PASSAGE PROVIDED: Begin
IF @Row = (@RowCount + 2) / 2
BEGIN
    -- No second row, median is the single value we have
    SET @Median = @Amount1;
END
ELSE
BEGIN
    -- Get the second row
    FETCH NEXT 
    FROM @MedianCursor
    INTO @Amount2;

    -- Calculate the median value from the two values
    SET @Median = (@Amount1 + @Amount2) / 2e0;
END;

SELECT Median = @Median;

SELECT DynamicCur = DATEDIFF(MILLISECOND, @Start, SYSUTCDATETIME());

The execution plan for the FETCH RELATIVE statement shows the dynamic cursor efficiently repositioning to the first row required for the median calculation:

FETCH RELATIVE execution plan

The plan for the FETCH NEXT (only required if there is a second middle row, as in these tests) is a single row fetch from the saved position of the cursor:

FETCH NEXT execution plan

The advantages of using a dynamic cursor here are:

It avoids traversing the whole set (reading stops after the median rows are found); and
No temporary copy of the data is made in tempdb, as would be the case for a static or keyset cursor.

Note we cannot specify a FAST_FORWARD cursor here (leaving the choice of a static-like or dynamic-like plan to the optimizer) because the cursor needs to be scrollable to support FETCH RELATIVE. A dynamic cursor is the optimal here choice anyway.

When run with a warm cache and execution plan collection tuned off, this query runs for 930 ms on average on my test machine. This is a little slower than the 910 ms for the OFFSET solution, but the dynamic cursor is significantly faster than the other methods Aaron and Rob tested, and it does not require SQL Server 2012 (or later).

I am not going to repeat testing the other pre-2012 methods here, but as an example of the size of the performance gap, the following row-numbering solution takes 1550 ms on average (70% slower):

DECLARE @Start datetime2 = SYSUTCDATETIME();

DECLARE @Count bigint = 10000000
--(
--    SELECT COUNT_BIG(*) 
--    FROM dbo.obj AS O
--);

SELECT AVG(1.0 * SQ1.val) FROM 
(
    SELECT
        O.val,
        rn = ROW_NUMBER() OVER (
            ORDER BY O.val)
    FROM dbo.obj AS O WITH (PAGLOCK)
) AS SQ1
WHERE 
    SQ1.rn BETWEEN (@Count + 1)/2 AND (@Count + 2)/2;

SELECT RowNumber = DATEDIFF(MILLISECOND, @Start, SYSUTCDATETIME());

ROW_NUMBER pre-2012 solution

Grouped median dynamic cursor

It is simple to extend the single median dynamic cursor solution to compute grouped medians. For the sake of consistency, I am going to use nested cursors (yes, really):

Open a static cursor over the sales people and row counts.
PASSAGE PROVIDED: End
INFORMATION PROVIDED: Begin
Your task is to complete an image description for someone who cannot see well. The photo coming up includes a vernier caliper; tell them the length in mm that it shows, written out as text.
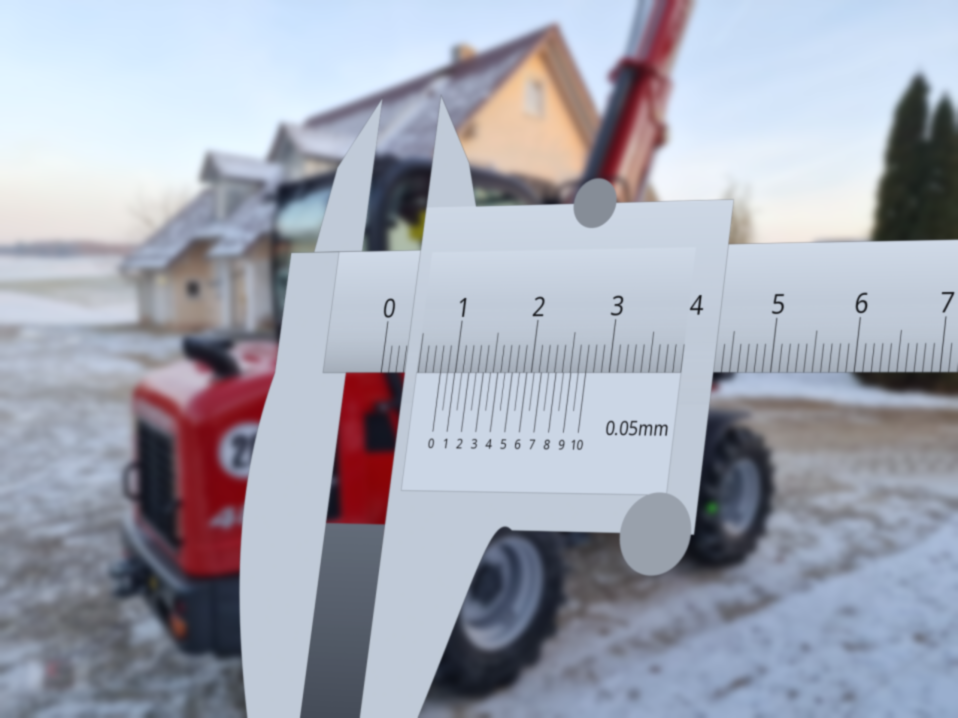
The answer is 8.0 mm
INFORMATION PROVIDED: End
WORK TO BE COMPLETED: Pick up the write-up on computing medians with SQL Server cursors where it stops, and carry on with the next part of the grouped median method.

RESPONSE TO THE TASK:
Compute the median for each person using a new dynamic cursor each time.
Save each result to a table variable as we go.

The code is shown below:

-- Timing
DECLARE @s datetime2 = SYSUTCDATETIME();

-- Holds results
DECLARE @Result AS table 
(
    SalesPerson integer PRIMARY KEY, 
    Median float NOT NULL
);

-- Variables
DECLARE 
    @SalesPerson integer,   -- Current sales person
    @RowCount bigint,       -- Current row count
    @Row bigint,            -- Median row number
    @Amount1 float,         -- First amount
    @Amount2 float,         -- Second amount
    @Median float;          -- Calculated median

DECLARE 
    @SalesPersonCounts CURSOR,
    @Person CURSOR;

-- Row counts per sales person
SET @SalesPersonCounts =
    CURSOR 
    LOCAL
    FORWARD_ONLY
    STATIC
    READ_ONLY
FOR
    SELECT 
        SalesPerson, 
        COUNT_BIG(*)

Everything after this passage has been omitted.